_Material provided_
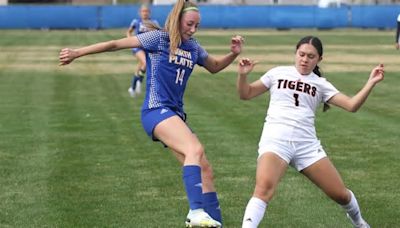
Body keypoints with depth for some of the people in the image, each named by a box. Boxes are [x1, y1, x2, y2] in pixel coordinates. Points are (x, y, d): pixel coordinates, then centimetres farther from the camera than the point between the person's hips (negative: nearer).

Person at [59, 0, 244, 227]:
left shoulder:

_Problem statement_
Output the lines above verbatim, images excluded.

_Answer to the problem_
Body keypoints with depth for some of the people in the image, each named by a box. Boxes are [x1, y1, x2, y2] in pixel coordinates. Points are (x, y, d): pixel coordinates, then centimetres farther from the camera than the point between the person's hips (negative: nearer).

Person at [59, 0, 244, 227]:
left shoulder:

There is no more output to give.